By Lucia Mutikani
WASHINGTON (Reuters) -U.S. economic growth slowed in the fourth quarter as a strike at Boeing contributed to depressing business investment, but robust consumer spending probably keeps the Federal Reserve on a slow interest rate cut path this year.
The moderation in growth last quarter reported by the Commerce Department on Thursday was also because inventories at businesses were run down, underscoring the strong domestic demand. There was a surprise drop in imports, despite imports helping to boost the goods trade deficit to a record high in December, which had prompted economists to sharply downgrade their fourth-quarter growth estimates.
The economy last year defied dire predictions of a recession that had been fanned by the U.S. central bank hiking rates by 5.25 percentage points in 2022 and 2023 to quell inflation. Dissatisfaction with the economy swept President Donald Trump to victory in the Nov. 5 election.
"This report will assure the Fed policy was not overly restrictive last quarter," said Will Compernolle, macro strategist at FHN Financial. "Whatever the economic fundamentals were at the end of last year, however, new federal policies could set the economy on a new path soon."
Gross domestic product increased at a 2.3% annualized rate last quarter after accelerating at a 3.1% pace in the July-September quarter, the Commerce Department's Bureau of Economic Analysis said in its advance GDP estimate.
Economists polled by Reuters had forecast GDP rising at a 2.6% pace. Estimates ranged from a 1.7% pace to a 3.2% rate. Nonetheless, domestic demand remains very strong. Final sales to private domestic purchasers - which exclude inventories, trade and government - increased at a 3.2% rate.
This measure of domestic demand grew at a 3.4% pace in the third quarter.
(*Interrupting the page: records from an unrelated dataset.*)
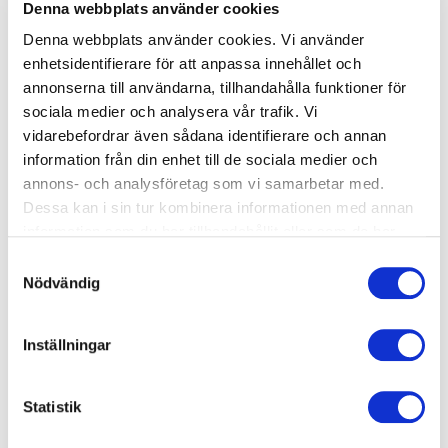
Denna webbplats använder cookies
Lägg till
Denna webbplats använder cookies. Vi använder
enhetsidentifierare för att anpassa innehållet och
annonserna till användarna, tillhandahålla funktioner för
99 kr
sociala medier och analysera vår trafik. Vi
vidarebefordrar även sådana identifierare och annan
information från din enhet till de sociala medier och
Provträna utan bindning
annons- och analysföretag som vi samarbetar med.
Dessa kan i sin tur kombinera informationen med annan
Upptäck möjligheten att provträna hos Actic och hitta
information som du har tillhandahållit eller som de har
din nya träningsplats, helt utan bindningstid. Varje år
samlat in när du har använt deras tjänster.
Samtyckesval
väljer tusentals nya medlemmar att starta sin
Nödvändig
hälsoresa med en provvecka hos oss. Med vårt prova
på-erbjudande får du full tillgång till välutrustade gym
och inspirerande gruppträning. Perfekt start för dig
Inställningar
som vill testa en ny träningsform i en trygg och
välkomnande miljö. Oavsett om du är nybörjare eller
Statistik
erfaren träningsentusiast kan du testa olika
träningsformer och hitta det som passar dig bäst. Välj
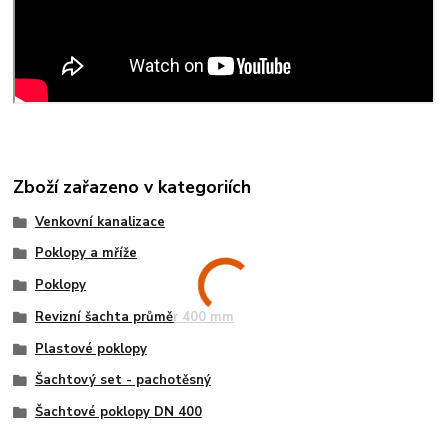
Zboží zařazeno v kategoriích
Venkovní kanalizace
Poklopy a mříže
Poklopy
Revizní šachta průměr 400 mm
Plastové poklopy
Šachtový set - pachotěsný
Šachtové poklopy DN 400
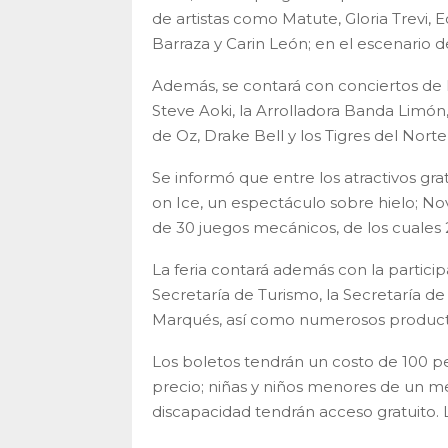
de artistas como Matute, Gloria Trevi
Barraza y Carin León; en el escenario d
Además, se contará con conciertos de 
Steve Aoki, la Arrolladora Banda Limón
de Oz, Drake Bell y los Tigres del Norte
Se informó que entre los atractivos grat
on Ice, un espectáculo sobre hielo; No
de 30 juegos mecánicos, de los cuales 2
La feria contará además con la particip
Secretaría de Turismo, la Secretaría de
Marqués, así como numerosos producto
Los boletos tendrán un costo de 100 p
precio; niñas y niños menores de un m
discapacidad tendrán acceso gratuito. 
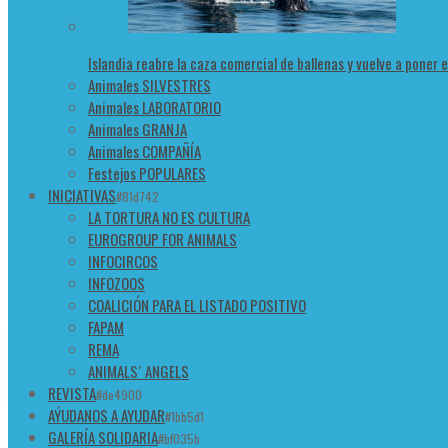
Islandia reabre la caza comercial de ballenas y vuelve a poner 
Animales SILVESTRES
Animales LABORATORIO
Animales GRANJA
Animales COMPAÑÍA
Festejos POPULARES
INICIATIVAS
#81d742
LA TORTURA NO ES CULTURA
EUROGROUP FOR ANIMALS
INFOCIRCOS
INFOZOOS
COALICIÓN PARA EL LISTADO POSITIVO
FAPAM
REMA
ANIMALS´ ANGELS
REVISTA
#de4900
AÝUDANOS A AYUDAR
#1bb5d1
GALERÍA SOLIDARIA
#bf035b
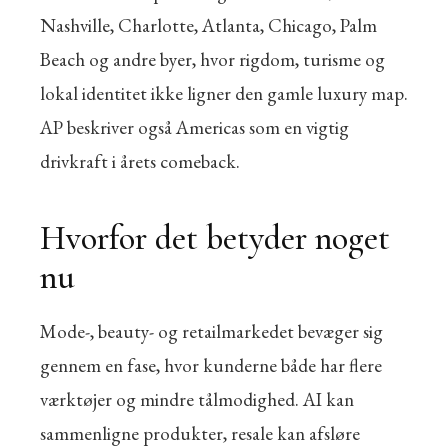
Nashville, Charlotte, Atlanta, Chicago, Palm
Beach og andre byer, hvor rigdom, turisme og
lokal identitet ikke ligner den gamle luxury map.
AP beskriver også Americas som en vigtig
drivkraft i årets comeback.
Hvorfor det betyder noget
nu
Mode-, beauty- og retailmarkedet bevæger sig
gennem en fase, hvor kunderne både har flere
værktøjer og mindre tålmodighed. AI kan
sammenligne produkter, resale kan afsløre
Inflation warmed up last quarter, with the personal consumption expenditures (PCE) price index, excluding food and energy, rising at a 2.5% rate compared to a 2.2% pace in the third quarter.
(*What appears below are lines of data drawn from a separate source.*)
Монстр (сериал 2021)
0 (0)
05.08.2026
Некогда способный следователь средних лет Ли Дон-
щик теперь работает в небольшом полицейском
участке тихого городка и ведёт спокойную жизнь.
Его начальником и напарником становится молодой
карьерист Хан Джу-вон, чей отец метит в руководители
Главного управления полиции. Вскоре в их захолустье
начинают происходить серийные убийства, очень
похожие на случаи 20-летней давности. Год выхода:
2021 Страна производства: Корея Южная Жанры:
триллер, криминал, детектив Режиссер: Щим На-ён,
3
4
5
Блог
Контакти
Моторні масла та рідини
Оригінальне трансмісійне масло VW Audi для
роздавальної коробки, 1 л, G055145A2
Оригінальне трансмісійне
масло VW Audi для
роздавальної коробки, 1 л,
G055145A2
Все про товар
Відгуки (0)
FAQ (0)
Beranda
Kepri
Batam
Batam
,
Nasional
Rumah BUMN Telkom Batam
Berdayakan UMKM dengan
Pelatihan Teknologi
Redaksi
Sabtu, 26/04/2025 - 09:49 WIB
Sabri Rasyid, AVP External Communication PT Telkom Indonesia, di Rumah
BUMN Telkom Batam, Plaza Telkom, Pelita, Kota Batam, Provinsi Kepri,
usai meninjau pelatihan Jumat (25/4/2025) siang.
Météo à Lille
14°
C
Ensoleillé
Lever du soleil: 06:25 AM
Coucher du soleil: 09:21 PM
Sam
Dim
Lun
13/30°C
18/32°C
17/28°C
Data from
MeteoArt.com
Growth for the full year came in at 2.8%. The economy grew 2.9% in 2023. It is expanding well above the 1.8% rate that Fed policymakers view as the non-inflationary growth pace.
The Fed on Wednesday left its benchmark overnight interest rate in the 4.25%-4.50% range, having reduced it by 100 basis points since September. It removed a reference to inflation having "made progress" toward the Fed's 2% inflation goal.
Fed Chair Jerome Powell told reporters that the economy "is strong overall." The central bank has forecast only two rate cuts this year, down from the four it had projected in September, when it embarked on its policy easing cycle.
That reflected uncertainty about the economic impact of fiscal, trade and immigration policies from the new Trump administration. Economists view the planned tax cuts, broad tariffs on imports and mass deportations of undocumented immigrants as inflationary. They expect economic growth to falter by the second half and inflation to rise.
U.S. stocks opened higher. The dollar slipped against a basket of currencies. U.S. Treasury yields fell.
CONSUMER SPENDING SOARS
Consumer spending, which accounts for more than two-thirds of the economy, grew at a 4.2% rate last quarter. That was the fastest since the first quarter of 2023 and followed a 3.7% pace in the July-September quarter.
Spending is being underpinned by a resilient labor market, which is churning out solid wage gains. That was reinforced by a separate report from the Labor Department showing initial claims for state unemployment benefits dropped 16,000 to a seasonally adjusted 207,000 for the week ended Jan. 25.
Imports declined despite robust consumer spending, compressing the trade deficit. Trade was neutral to GDP after being a drag for three consecutive quarters. Less inventory was accumulated by businesses, suggesting that consumers were engaged in pre-emptive buying in anticipation of tariffs.
Inventories increased at a $4.4 billion rate after rising at a $57.9 billion pace in the July-September quarter. They subtracted 0.93 percentage point from GDP. Trade and inventories are the most volatile components of GDP.
A crippling strike by factory workers at Boeing from mid-September through early November, which disrupted production and delivery of aircraft, contributed to depressed spending on equipment. Investment in equipment contracted at a 7.8% rate following double-digit growth in the third quarter.
Spending on structures declined for a second straight month. While investment in intellectual property products increased, the pace slowed from the third quarter.
Residential investment rebounded, but rising mortgage rates remain an obstacle. Growth in government moderated and the outlook is cloudy amid plans by the Trump administration to slash spending.